— AUSGANGSTEXT —
_____

Puppenkiste: Steigbügelhalter der Phantasie
Vielleicht lässt der Zauber der Märchen den Erfolg der Puppenkiste erklären, die in diesem Jahr eine Platzauslastung von 99% vorweisen kann. „Unser Bekanntheitsgrad in Deutschland liegt bei 92%. Das ist mehr, als der Kanzler hat“, freut sich Marschall. Besonders die Fernsehauftritte von „Urmel“ und „Jim Knopf“ sind verantwortlich dafür, dass das Puppentheater inzwischen zu einem Synonym für seine Heimatstadt geworden ist. Viele Deutsche reisen eigens nach Augsburg, um den Zauber der Puppenkiste einmal wahrhaftig mitzuerleben und einer Märchenvorstellung beizuwohnen. Der Erfolg mag sich aus den vielfältigen Assoziationen begründen, die jede Vorstellung der Puppenkiste bei ihren Zuschauer weckt. „Wie ein gutes Buch lebt jede Vorstellung von der Phantasie des Besuchers. Man muss sich darauf einlassen, sonst bleibt der Holzklotz nur ein Holzklotz“, wie der Chef aller Marionetten erläutert. In unserer perfektionierten und hektischen Welt ist nicht viel Raum für Phantasie geblieben. Fernsehen und Film liefern vorgefertigte Bilder und ersticken die Kraft der Imagination. Auch das macht die Augsburger Puppenkiste so einzigartig. „Wir sind“, erklärt der Puppenkistenleiter, “ein Steigbügelhalter für die Phantasie unserer Besucher“.

_____

— DATEN ZUR DURCHSICHT —
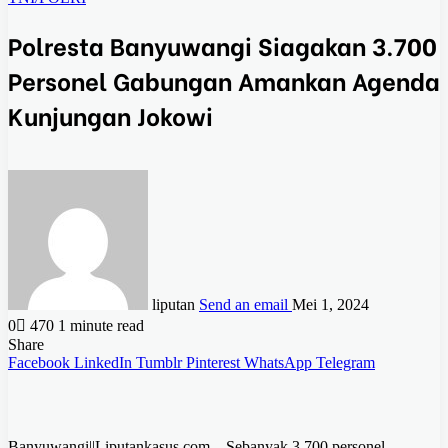
Polresta Banyuwangi Siagakan 3.700
Personel Gabungan Amankan Agenda
Kunjungan Jokowi
liputan
Send an email
Mei 1, 2024
0
470
1 minute read
Share
Facebook
LinkedIn
Tumblr
Pinterest
WhatsApp
Telegram
Banyuwangi||Liputankasus.com – Sebanyak 3.700 personel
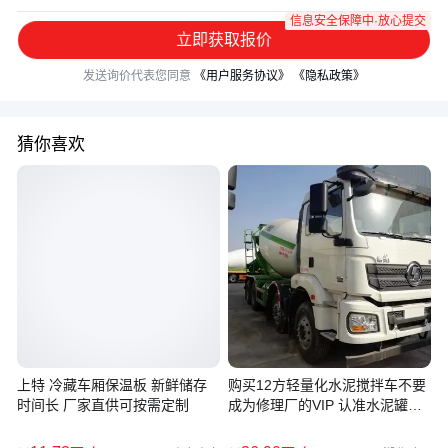
信息安全保障中·放心提交
立即获取报价
发送询价代表您同意
《用户服务协议》
《隐私政策》
猜你喜欢
上特 冷藏车厢保温板 新鲜储存
购买12方轻量化水泥搅拌车不要
时间长 厂家直供可按需定制
成为修理厂的VIP 认准水泥罐厂
家很关键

_____

— ÜBUNGSAUFGABEN —
1) Prüfe für jede der folgenden Aussagen, ob sie mit dem Text über die Augsburger Puppenkiste übereinstimmt, und belege jede Antwort mit Ja oder Nein und den entscheidenden Worten des Textes als wörtlichem Zitat. (a) Die Puppenkiste erreicht in diesem Jahr eine Platzauslastung von 99 %. (b) Laut Marschall ist der Bekanntheitsgrad der Puppenkiste in Deutschland geringer als der des Kanzlers. (c) Fernsehen und Film liefern dem Text zufolge vorgefertigte Bilder.
2) Führe den Text über die Augsburger Puppenkiste nach seinem letzten Satz weiter.

— GELÖSTE AUFGABEN —
1)
(a) Ja: „die in diesem Jahr eine Platzauslastung von 99% vorweisen kann“
(b) Nein: „Das ist mehr, als der Kanzler hat“
(c) Ja: „Fernsehen und Film liefern vorgefertigte Bilder“

2)
Es war einmal…
Die Kunst, mit Leichtigkeit in die Welt der Phantasie einzutreten, scheint mit wachsendem Alter immer schwieriger zu werden. Die kurze Reise des Kindes wird zur langen Odyssee des gereiften Erwachsenen. Doch es lohnt sich, nach dem verborgenen Schatz der Vorstellungskraft auf dem Grund unserer Seele zu tauchen. Ein Anfang könnte darin bestehen, die Grimmsche Sammlung in die Hand zu nehmen, den Staub sachte abzuwischen, und sich langsam in das Land der Märchen vorzutasten, um sich dort für einige Momente zu verlieren. Noch einfacher ist es, sich von der Augsburger Puppenkiste an die Hand nehmen zu lassen. Ohne die Hilfe süßer Brause lernen wir so wieder das Fliegen – in unserem ganz eigenen Märchen. Es war einmal…

Lass die Puppen tanzen

1940 Der Soldat Walter Oehmichen entdeckt in Frankreich das Puppentheater. Verpackt in einer Kiste unterhält es seine Kameraden.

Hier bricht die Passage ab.